When I talked about the bad-feeling I get from the roll-dice, LOT of gamers said "just reload if you're unhappy".

So for my second game, this is what I did. I reload.
For an example, yesterday night I reloaded exactly 11 times my save just to get a positive roll-dice.

FACT IS : it was not fun and it was a lot of time lost.
FACT IS : I don't feel like I have time to lost in video game. I loved them but my time is precious and spending 5-10 minutes loading the same save again and again is a terrible waste and decrease of fun.
FACT IS : I don't have (or I wont take) times to do a new game crossing my fingers, hoping to have a better reroll this time in all the game...

So I understand people who love the thrill of the roll-dice.

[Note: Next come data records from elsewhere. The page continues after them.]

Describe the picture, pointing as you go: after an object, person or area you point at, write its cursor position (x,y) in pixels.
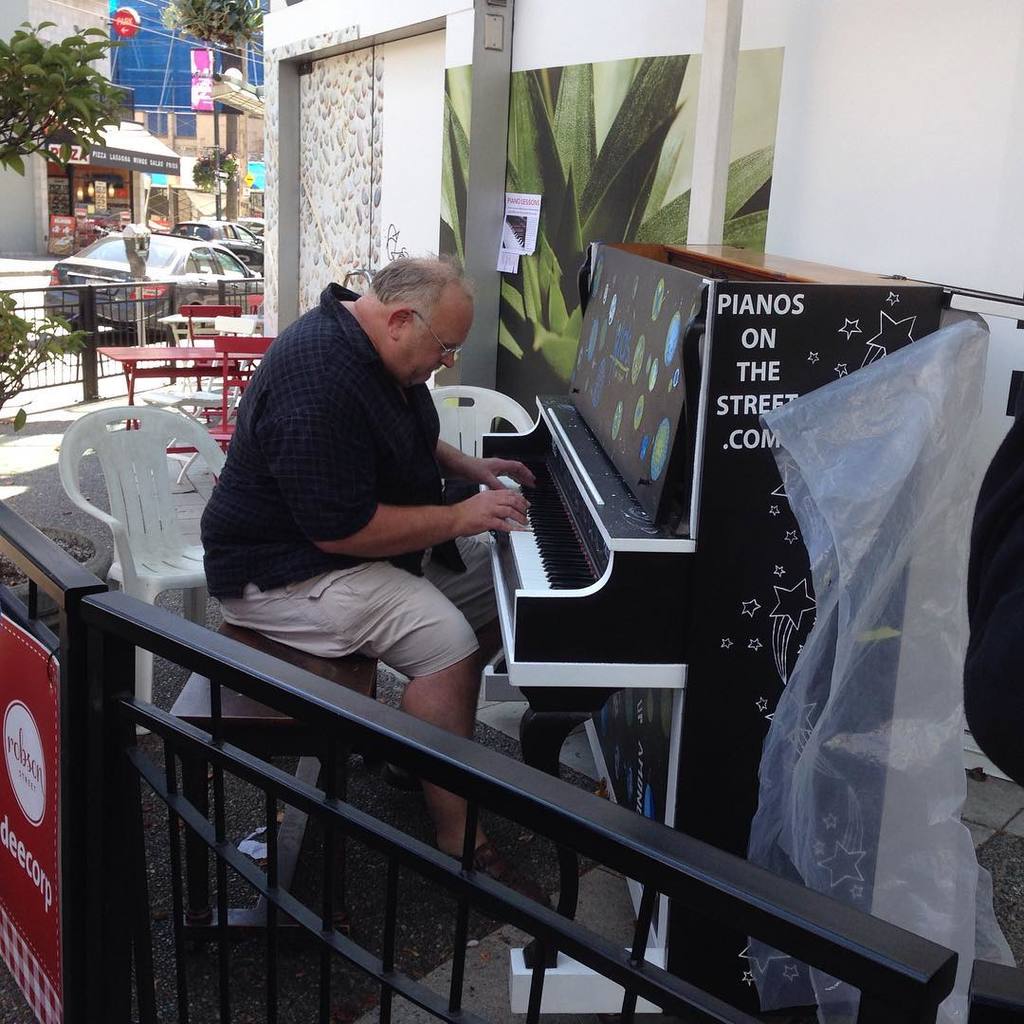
In this image there is a man (421,308) sitting in a chair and playing a piano (530,459) on the street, and the background there is chairs (217,343), plants (44,66), tree (44,66), buildings (240,184), cars (121,247), name boards (41,885), iron rods (140,815).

At least, I get it.
But I think this people should also understand and get MY point of view.

And this is why I think Larian should add a button "infinite re-roll" for the gamers like me (and I know, I'm not alone).
So the players who want to live in one roll-dice, keep living with one roll-dice, and the players, like me, who want to live "fully" control and choose the story they live, could reroll (I even think I could find funny to see how many times I have to roll to win a persuasion test at 3 !).

I call it a compromise.

Sadly I have the feeling it's something hard to accept for Larian (and even some people here)...

Again, I respect the people who like the thrill of the roll (it's not like I didn't like it at all but that's not the point here).

I would like for Larian to do the same with the people who prefer to play the adventure they are looking for.
Just put an infinity'rerool button and EVERYBODY would be happy (except for those who wants to impose their point of view).